Just like Isak Dinesen who wrote “I had a farm at the foot of the Ngong Hills” in Africa, I had a farm in the Kalamazoo River Valley in Michigan. Just as Dinesen could not forget her farm, neither can I forget mine.
Ours was a small farm, with wheat, oats and corn to be planted and harvested. And the staple of the farm, hay. Some hay was just grasses, but the crème de la crème were Alfalfa and clover. Every stand of hay was cut and raked out to dry. How we managed to get it mown and conditioned, teddered, raked, inverted, baled, and hauled still amazes me. The farmers were the best weather people ever—they could tell if they could or couldn’t cut hay due to the morning dew on the growing crop; and hopefully could tell when to quit the field in the afternoon when rains could come and wait for Mother Nature to favor them again. We understood the saying, “Make hay while the sun shines.”
A farm friend emailed me that he had baled 800 pound hay rolls last week; and another farmer did 1800 pound rolls—a total of 150 rolls to jockey into position to store out of the weather. The machines are amazing today. When I baled hay as a child and teenager, I sat in the hay dust and tied wires around the hay to form bales. The wires were sharp, and one bounce of the baler or mis-poke of the wire and I would be cut. Even through gloves. Today I can still trace the scars on my fingers and between them.
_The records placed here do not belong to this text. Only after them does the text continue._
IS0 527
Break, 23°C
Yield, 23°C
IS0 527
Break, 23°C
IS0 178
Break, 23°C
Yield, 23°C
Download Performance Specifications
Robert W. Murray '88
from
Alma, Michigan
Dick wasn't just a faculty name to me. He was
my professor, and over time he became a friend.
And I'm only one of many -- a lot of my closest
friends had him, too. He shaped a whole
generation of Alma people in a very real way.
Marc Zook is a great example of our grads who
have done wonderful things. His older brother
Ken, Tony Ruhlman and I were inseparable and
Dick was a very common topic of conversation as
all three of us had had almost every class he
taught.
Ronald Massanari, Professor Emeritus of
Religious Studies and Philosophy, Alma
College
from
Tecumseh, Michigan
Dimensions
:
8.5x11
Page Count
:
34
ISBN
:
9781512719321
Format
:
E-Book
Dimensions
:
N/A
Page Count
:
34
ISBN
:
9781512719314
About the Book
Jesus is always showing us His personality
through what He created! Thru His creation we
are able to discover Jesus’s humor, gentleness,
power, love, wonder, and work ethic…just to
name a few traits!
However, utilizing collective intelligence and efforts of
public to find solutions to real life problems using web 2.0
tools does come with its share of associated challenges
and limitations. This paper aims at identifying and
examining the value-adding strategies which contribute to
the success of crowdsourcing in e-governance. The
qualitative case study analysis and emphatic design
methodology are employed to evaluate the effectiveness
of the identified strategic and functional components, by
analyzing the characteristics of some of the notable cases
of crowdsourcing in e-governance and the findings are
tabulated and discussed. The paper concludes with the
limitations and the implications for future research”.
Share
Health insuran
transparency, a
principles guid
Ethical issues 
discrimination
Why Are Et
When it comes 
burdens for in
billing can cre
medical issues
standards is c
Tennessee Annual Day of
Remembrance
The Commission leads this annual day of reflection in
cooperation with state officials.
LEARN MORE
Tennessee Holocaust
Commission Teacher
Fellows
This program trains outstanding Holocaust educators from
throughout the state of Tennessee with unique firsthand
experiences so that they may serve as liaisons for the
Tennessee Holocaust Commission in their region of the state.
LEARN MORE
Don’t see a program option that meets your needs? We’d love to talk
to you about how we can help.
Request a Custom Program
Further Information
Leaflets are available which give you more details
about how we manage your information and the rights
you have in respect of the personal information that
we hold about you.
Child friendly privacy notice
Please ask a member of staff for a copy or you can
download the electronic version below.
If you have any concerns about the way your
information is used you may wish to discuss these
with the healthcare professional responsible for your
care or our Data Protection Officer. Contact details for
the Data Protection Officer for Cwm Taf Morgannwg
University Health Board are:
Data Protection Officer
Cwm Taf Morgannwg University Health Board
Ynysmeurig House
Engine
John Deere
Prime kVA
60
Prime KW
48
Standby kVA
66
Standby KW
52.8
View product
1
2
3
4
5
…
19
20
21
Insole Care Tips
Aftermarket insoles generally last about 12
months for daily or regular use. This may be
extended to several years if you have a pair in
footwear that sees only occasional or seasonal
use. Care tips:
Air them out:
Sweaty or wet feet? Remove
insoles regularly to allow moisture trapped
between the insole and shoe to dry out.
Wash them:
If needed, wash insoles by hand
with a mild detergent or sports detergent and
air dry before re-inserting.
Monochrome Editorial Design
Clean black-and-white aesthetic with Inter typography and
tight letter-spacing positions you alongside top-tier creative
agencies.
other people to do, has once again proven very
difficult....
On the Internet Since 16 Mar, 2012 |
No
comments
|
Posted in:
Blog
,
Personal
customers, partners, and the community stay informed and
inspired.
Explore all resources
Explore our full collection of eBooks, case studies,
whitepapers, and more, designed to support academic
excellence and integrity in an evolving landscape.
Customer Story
But hay fed cattle and cattle were our biggest “crop.”
This past month huge 18-wheeler flat bed trucks have been coming through Santa Fe with their loads of hay. I can tell it is an early cutting, not as lush as future cuts, but it doesn’t matter. They come from Durango, Alamosa and north of Taos. Green gold. As I pull alongside a 16 wheeler on St. Francis, I am tempted to put out my hand and just feel the hay. I am sure I make the drivers nervous as I edge close to them. The aroma of that hay is like the aroma of green chilis roasting in Santa Fe in the late summer.
But it is much easier to be nostalgic about the farm now that the closest thing to my raising farm crops is my patch of millet by my front gate for the quail to eat. I am so proud that my friends carry on the traditions on the farm and with the automatic balers they should for a long time.